### ASSIGNMENT
Ignore the pictures in the data below and set down exactly the lines from its first line through the line containing "Township Hall Meetings".

### Stored data entries
^^^^

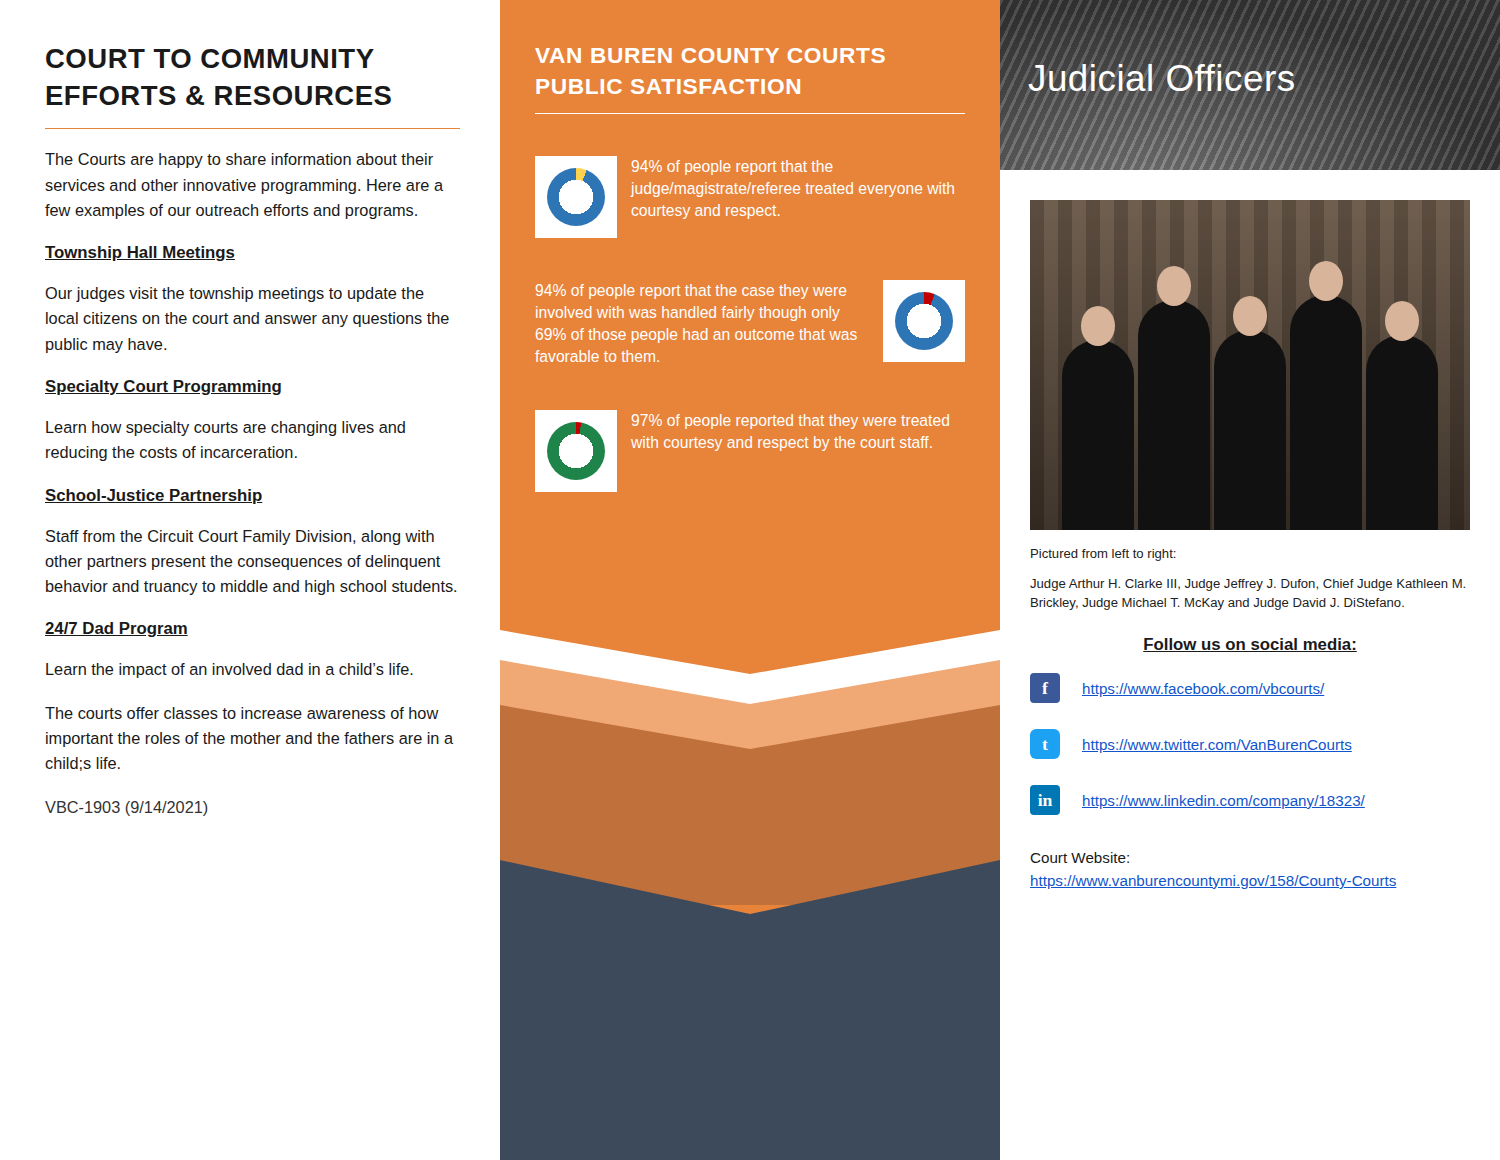Court to Community Efforts & Resources
The Courts are happy to share information about their services and other innovative programming. Here are a few examples of our outreach efforts and programs.
Township Hall Meetings
Our judges visit the township meetings to update the local citizens on the court and answer any questions the public may have.
Specialty Court Programming
Learn how specialty courts are changing lives and reducing the costs of incarceration.
School-Justice Partnership
Staff from the Circuit Court Family Division, along with other partners present the consequences of delinquent behavior and truancy to middle and high school students.
24/7 Dad Program
Learn the impact of an involved dad in a child’s life.
The courts offer classes to increase awareness of how important the roles of the mother and the fathers are in a child;s life.
VBC-1903 (9/14/2021)
Van Buren County Courts Public Satisfaction
94% of people report that the judge/magistrate/referee treated everyone with courtesy and respect.
94% of people report that the case they were involved with was handled fairly though only 69% of those people had an outcome that was favorable to them.
97% of people reported that they were treated with courtesy and respect by the court staff.
Judicial Officers
Pictured from left to right:
Judge Arthur H. Clarke III, Judge Jeffrey J. Dufon, Chief Judge Kathleen M. Brickley, Judge Michael T. McKay and Judge David J. DiStefano.
Follow us on social media:
f https://www.facebook.com/vbcourts/
t https://www.twitter.com/VanBurenCourts
in https://www.linkedin.com/company/18323/
Court Website:
https://www.vanburencountymi.gov/158/County-Courts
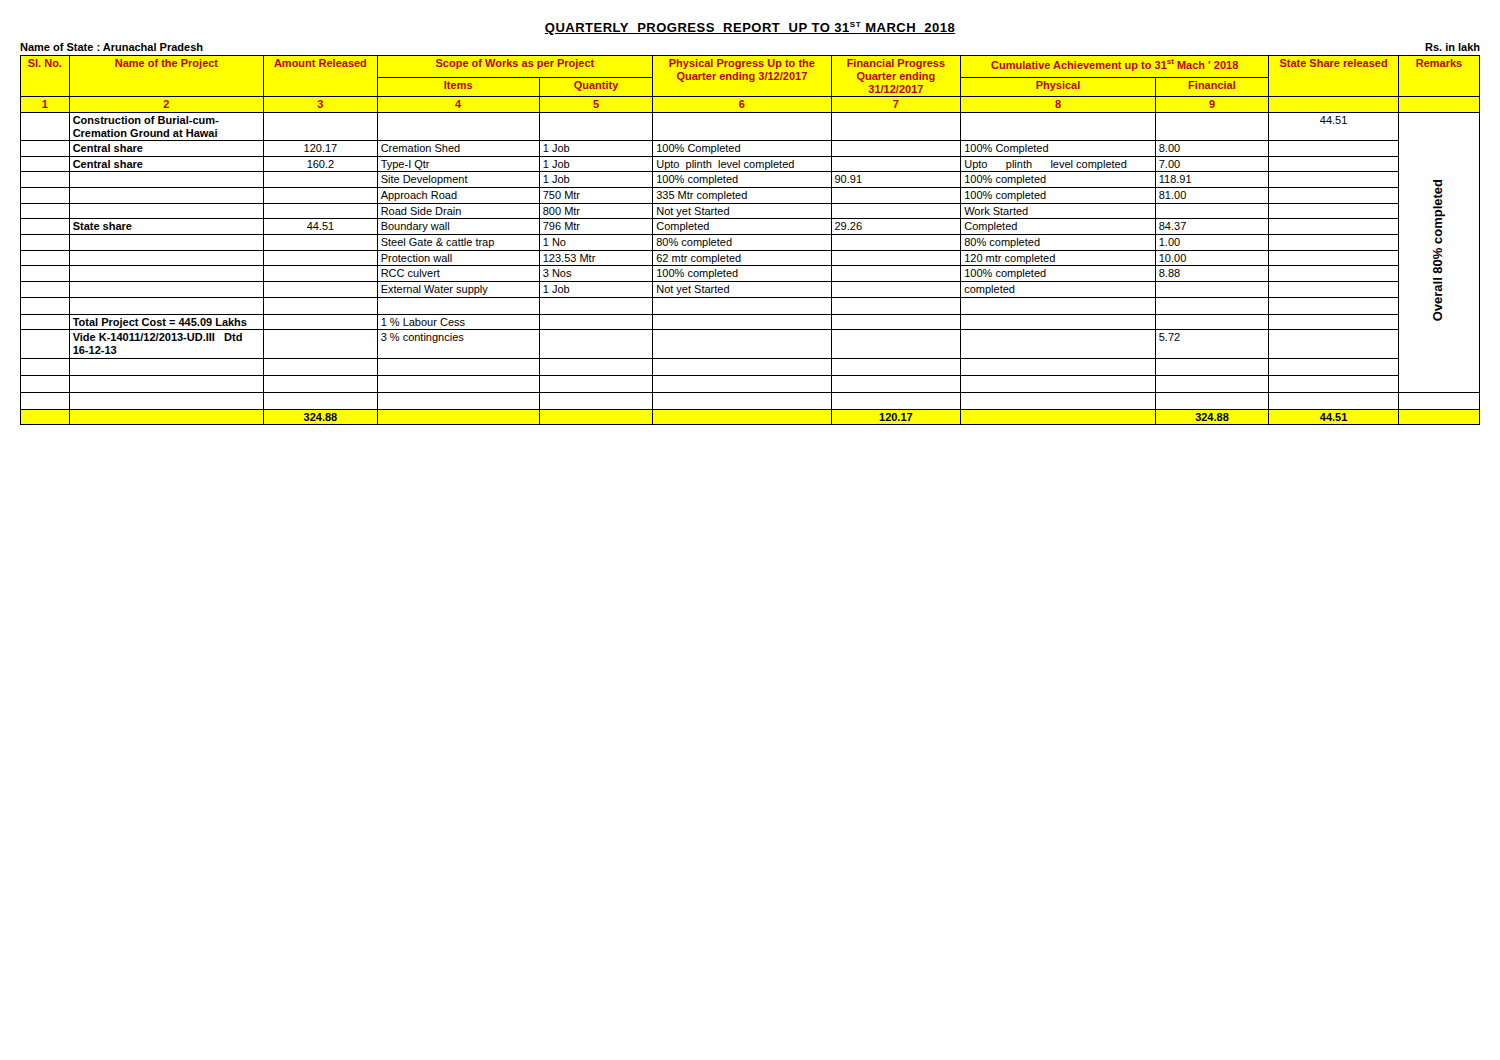QUARTERLY PROGRESS REPORT UP TO 31ST MARCH 2018
Name of State : Arunachal Pradesh Rs. in lakh
| Sl. No. | Name of the Project | Amount Released | Scope of Works as per Project | Physical Progress Up to the Quarter ending 3/12/2017 | Financial Progress Quarter ending 31/12/2017 | Cumulative Achievement up to 31 st Mach ' 2018 | State Share released | Remarks |
| --- | --- | --- | --- | --- | --- | --- | --- | --- |
| Items | Quantity | Physical | Financial |
| 1 | 2 | 3 | 4 | 5 | 6 | 7 | 8 | 9 | | |
| | Construction of Burial-cum-Cremation Ground at Hawai | | | | | | | | 44.51 | Overall 80% completed |
| | Central share | 120.17 | Cremation Shed | 1 Job | 100% Completed | | 100% Completed | 8.00 | |
| | Central share | 160.2 | Type-I Qtr | 1 Job | Upto plinth level completed | | Upto plinth level completed | 7.00 | |
| | | | Site Development | 1 Job | 100% completed | 90.91 | 100% completed | 118.91 | |
| | | | Approach Road | 750 Mtr | 335 Mtr completed | | 100% completed | 81.00 | |
| | | | Road Side Drain | 800 Mtr | Not yet Started | | Work Started | | |
| | State share | 44.51 | Boundary wall | 796 Mtr | Completed | 29.26 | Completed | 84.37 | |
| | | | Steel Gate & cattle trap | 1 No | 80% completed | | 80% completed | 1.00 | |
| | | | Protection wall | 123.53 Mtr | 62 mtr completed | | 120 mtr completed | 10.00 | |
| | | | RCC culvert | 3 Nos | 100% completed | | 100% completed | 8.88 | |
| | | | External Water supply | 1 Job | Not yet Started | | completed | | |
| | Total Project Cost = 445.09 Lakhs | | 1 % Labour Cess | | | | | | |
| | Vide K-14011/12/2013-UD.III Dtd 16-12-13 | | 3 % contingncies | | | | | 5.72 | |
| | | 324.88 | | | | 120.17 | | 324.88 | 44.51 | |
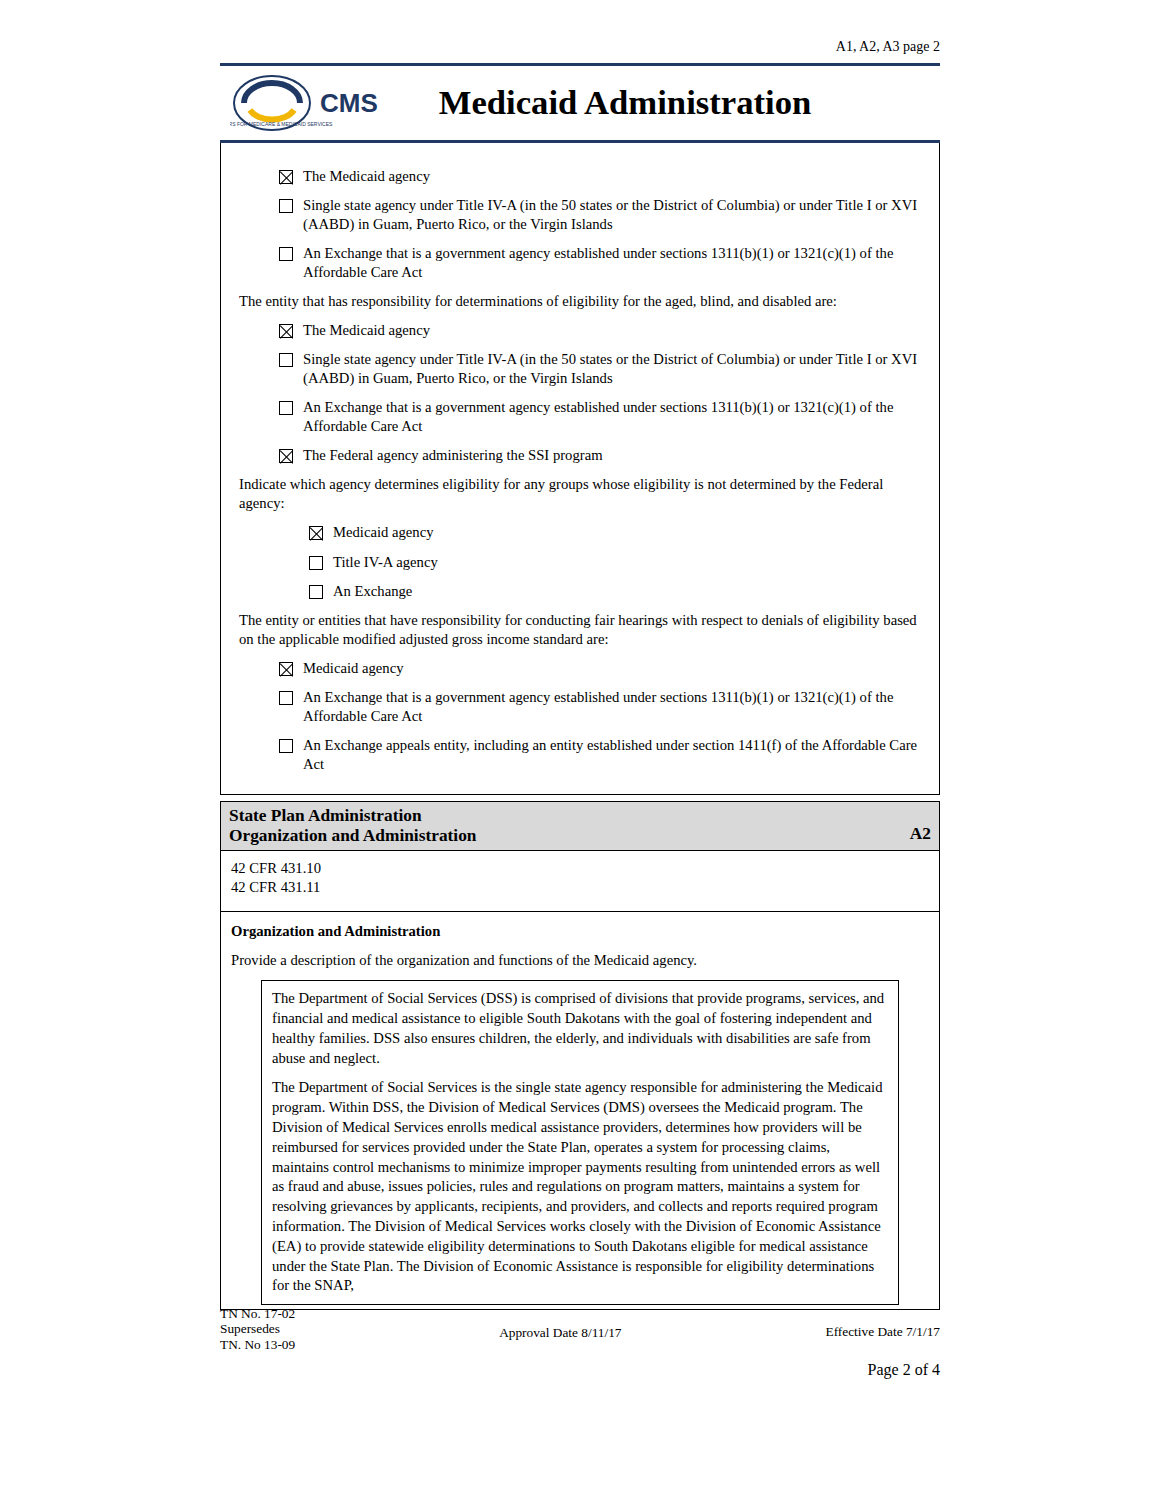A1, A2, A3 page 2
CENTERS FOR MEDICARE & MEDICAID SERVICES CMS
Medicaid Administration
The Medicaid agency
Single state agency under Title IV-A (in the 50 states or the District of Columbia) or under Title I or XVI (AABD) in Guam, Puerto Rico, or the Virgin Islands
An Exchange that is a government agency established under sections 1311(b)(1) or 1321(c)(1) of the Affordable Care Act
The entity that has responsibility for determinations of eligibility for the aged, blind, and disabled are:
The Medicaid agency
Single state agency under Title IV-A (in the 50 states or the District of Columbia) or under Title I or XVI (AABD) in Guam, Puerto Rico, or the Virgin Islands
An Exchange that is a government agency established under sections 1311(b)(1) or 1321(c)(1) of the Affordable Care Act
The Federal agency administering the SSI program
Indicate which agency determines eligibility for any groups whose eligibility is not determined by the Federal agency:
Medicaid agency
Title IV-A agency
An Exchange
The entity or entities that have responsibility for conducting fair hearings with respect to denials of eligibility based on the applicable modified adjusted gross income standard are:
Medicaid agency
An Exchange that is a government agency established under sections 1311(b)(1) or 1321(c)(1) of the Affordable Care Act
An Exchange appeals entity, including an entity established under section 1411(f) of the Affordable Care Act
State Plan Administration
Organization and Administration
A2
42 CFR 431.10
42 CFR 431.11
Organization and Administration
Provide a description of the organization and functions of the Medicaid agency.
The Department of Social Services (DSS) is comprised of divisions that provide programs, services, and financial and medical assistance to eligible South Dakotans with the goal of fostering independent and healthy families. DSS also ensures children, the elderly, and individuals with disabilities are safe from abuse and neglect.
The Department of Social Services is the single state agency responsible for administering the Medicaid program. Within DSS, the Division of Medical Services (DMS) oversees the Medicaid program. The Division of Medical Services enrolls medical assistance providers, determines how providers will be reimbursed for services provided under the State Plan, operates a system for processing claims, maintains control mechanisms to minimize improper payments resulting from unintended errors as well as fraud and abuse, issues policies, rules and regulations on program matters, maintains a system for resolving grievances by applicants, recipients, and providers, and collects and reports required program information. The Division of Medical Services works closely with the Division of Economic Assistance (EA) to provide statewide eligibility determinations to South Dakotans eligible for medical assistance under the State Plan. The Division of Economic Assistance is responsible for eligibility determinations for the SNAP,
TN No. 17-02
Supersedes
TN. No 13-09
Approval Date 8/11/17
Effective Date 7/1/17
Page 2 of 4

^^^^

### RESPONSE BOX
Court to Community Efforts & Resources
The Courts are happy to share information about their services and other innovative programming. Here are a few examples of our outreach efforts and programs.
Township Hall Meetings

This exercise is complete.